Tabu-Themen der Stadtgeschichte im Blick: Museumsleiter Hans Clemens in einem ehemaligen Gefängniskeller der sowjetischen Nachkriegs-Militärverwaltung.

Von Thoralf Plath

Das Regionalmuseum mischt sich ein. Auch in diesem Jahr hat es eine Reihe von Veranstaltungen auf dem Zettel, die für Diskussionen sorgen dürften. Museums- leiter Hans Clemens mag sie offenbar, die unbequemen Themen. Das Kriegsende in Demmin etwa.

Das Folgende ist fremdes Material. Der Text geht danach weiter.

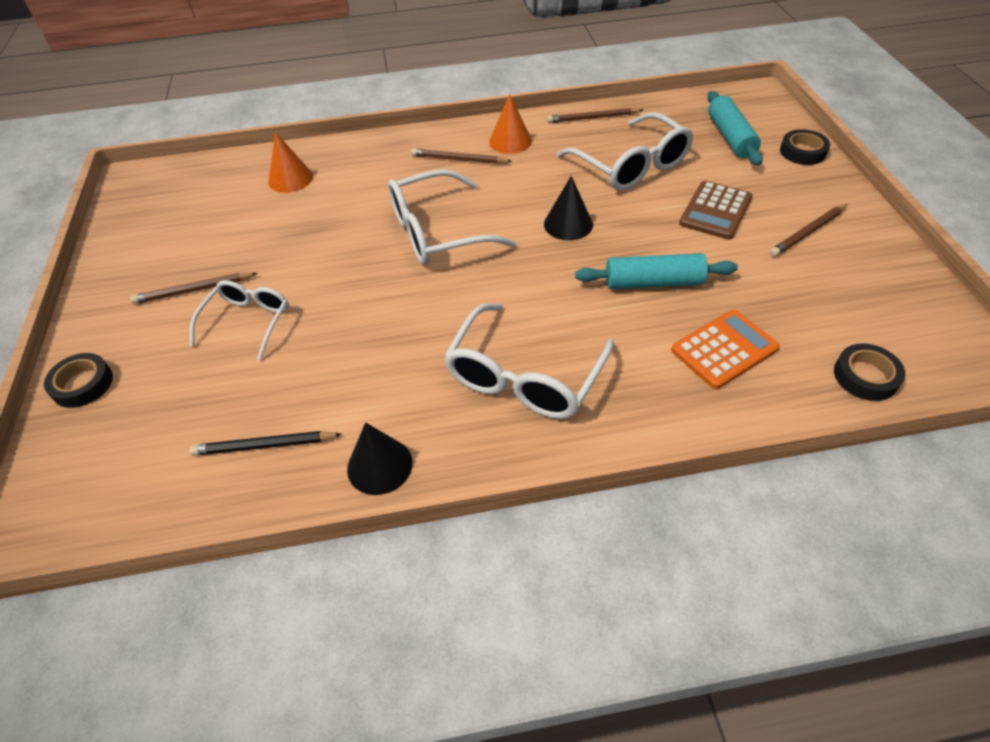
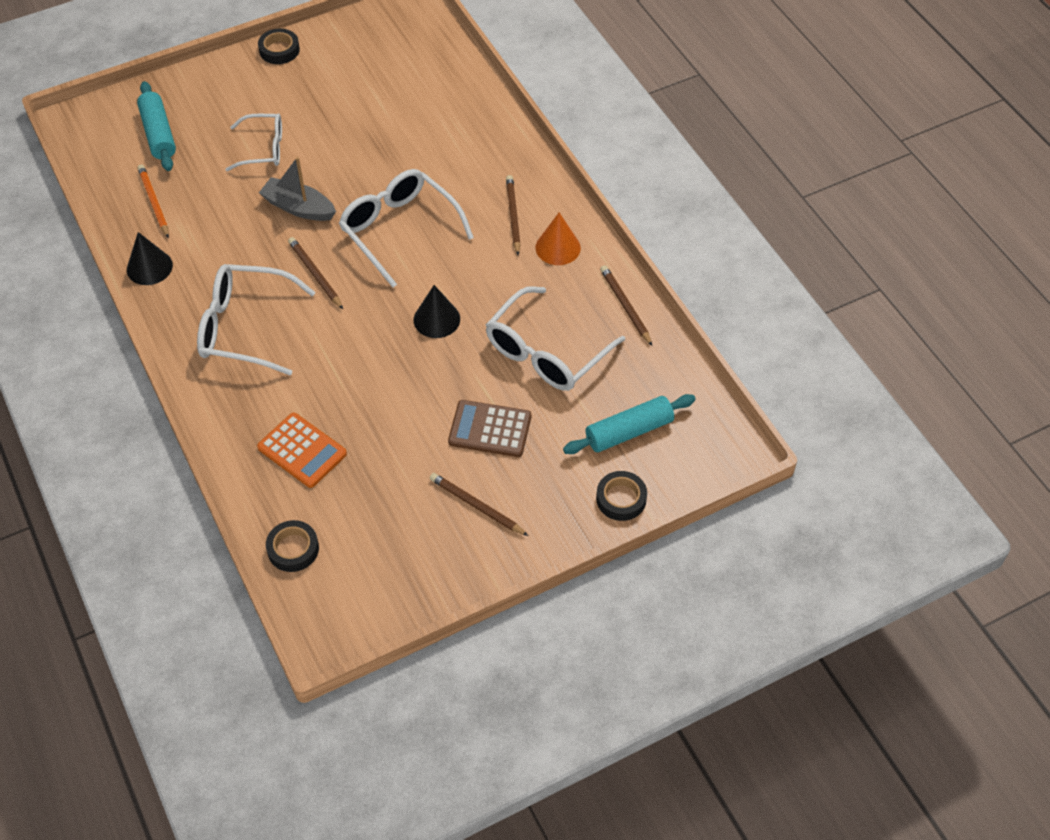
camera: 70 degrees right, 5 degrees up
(82, 384) = (186, 88): black tape -> black tape (279, 50)
(194, 290) = (289, 104): brown pencil -> brown pencil (315, 274)
(264, 445) = (154, 202): black pencil -> orange pencil
(290, 179) = (445, 107): orange cone -> none
(361, 303) = (298, 208): none -> grey boat
(653, 282) = (373, 393): turquoise rolling pin -> turquoise rolling pin (159, 134)

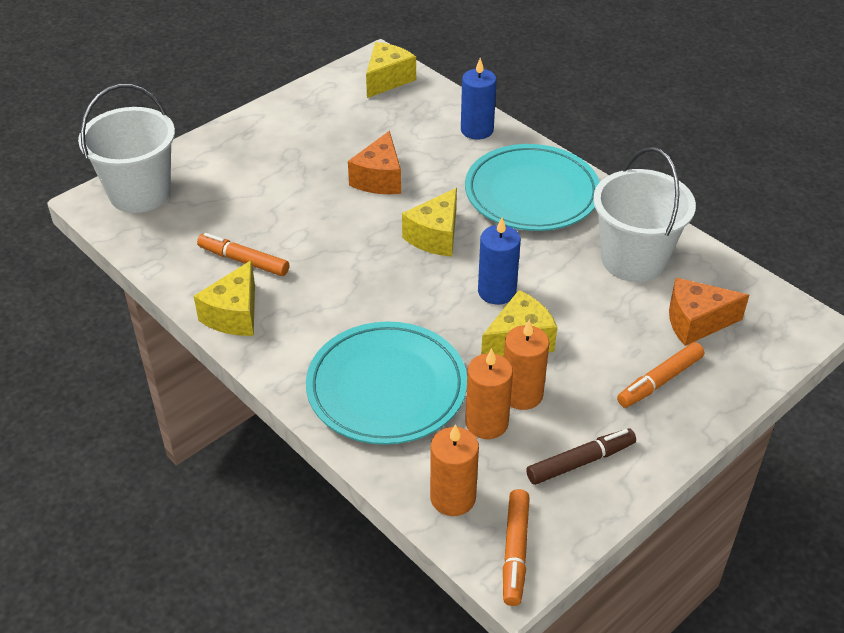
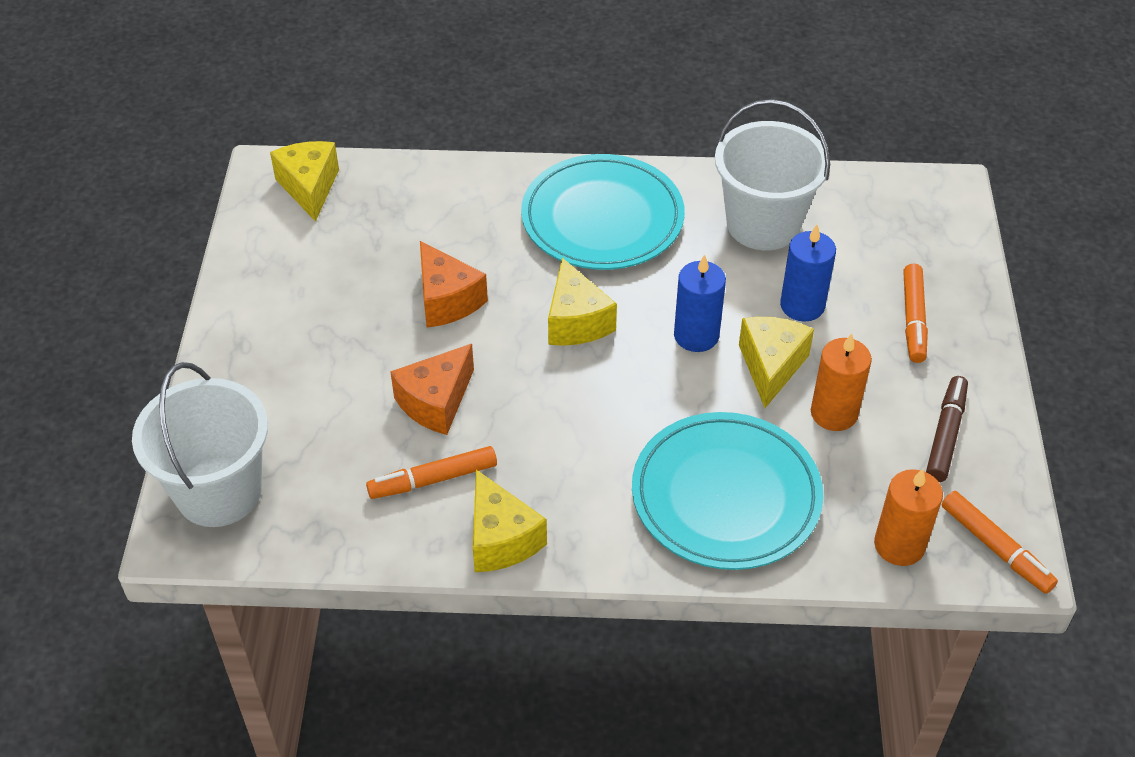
camera: 45 degrees left, 5 degrees up
(477, 130) = (470, 186): blue candle -> blue candle (802, 305)
(486, 423) = (841, 460): orange candle -> none
(696, 322) = (875, 247): orange cheese -> orange cheese (436, 402)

Demmin.Geschichte anders sehen. Mit diesem Anspruch hat der Trägerverein das alte Kreisheimatmuseum vor drei Jahren übernommen. Die Veranstaltungen und Ausstellungen, die Petra und Hans Clemens als Leitungs-Tandem des Museums seither konzipierten, waren nicht jedermanns Geschmack, Altgewohntes zu ändern, dauert in Pommern halt seine Zeit. Aber das Regionalmuseum weckt auch bei immer mehr Demminern neues Interesse an Regionalgeschichte neu. Im vorigen Jahr erreichte das Museum nach eigenen Angaben mit seinen Veranstaltungen rund 3500 Besucher. Clemens sieht es als gute Basis: „Als wir das Museum übernommen haben, war die Besucherzahl auf einige Hundert runter. Uns war klar, dass wir mit einem neuen Konzept nicht gleich alle Rekorde brechen. Das Medium Museum ist langfristig angelegt, das ist einer unserer Ansätze.“
Ein weiterer: Die Museumsleute mischen sich ein, es greifen neue Themen und Aspekte der Regional- und Stadtgeschichte auf, vergessene wie verdrängte. Auch in diesem Jahr bürstet das Regionalmuseum Geschichte kräftig gegen den Strich. Zum Beispiel am 8. Mai. Begleitend zum Aktionstag gegen die Neonazis ist ein Diskussionsforum zu einem heiklen Thema geplant: das Kriegsende in Demmin aus sowjetischer Sicht. „Eine Historikerin hat in russischen Militärarchiven und Kriegstagebüchern geforscht und die Ergebnisse in einer Publikation zusammengefasst. Diese Arbeit wird die Autorin in Demmin vorstellen und mit den Gästen diskutieren“, kündigt Clemens an. „Wir wollen an diesem Beispiel ein Kapitel der Stadtgeschichte aus einer Perspektive beleuchten, die neu ist. Zur DDR-Zeit wurde das Thema ebenso einseitig dargestellt und im Sinne der sozialistischen Ideologie verklärt, wie die Geschichtssicht nach der Wende in das andere Extrem kippte, da ging es nur noch um das Schicksal der Demminer als Opfer. Was fehlt, ist eine ungefilterte Dokumentation aus sowjetischer Sicht“, sagt Clemens. Er erwartet einen spannenden, kontroversen Disput. Und erhofft sich in diesem Kontext auch eine weiterführende Diskussion etwa über die Umgestaltung des Barlachplatzes – wo man Anfang der 1990er Jahre den sowjetischen Gedenk-Obelisken abriss.
Auch in die diesjährige Kunstnacht am 27. April will sich das Museum einbringen – erstmals mit einem Gemeinschaftsprojekt mit Jugendlichen der Peenewerkstätten, die mit Fotos ihre Sicht auf die Hansestadt zeigen. Die Bilder sollen erst im alten Blumenladen im Hanseufer zu sehen sein, und danach noch in Schaufenstern der Innenstadt.
Zum Tag des offenen Denkmals Anfang September verhandelt Clemens derzeit um eine öffentliche Exkursion in das alte Armeeobjekt in der Woldeforst. Denn der Denkmaltag 2013 steht unter einem spannenden Motto: Ungeliebte Orte. Und in der Woldeforst liegen, bis heute hinter hohen Zäunen, die Katakomben der einstigen Munitionsfabrik – ein weiteres dunkles Kapitel Demmins.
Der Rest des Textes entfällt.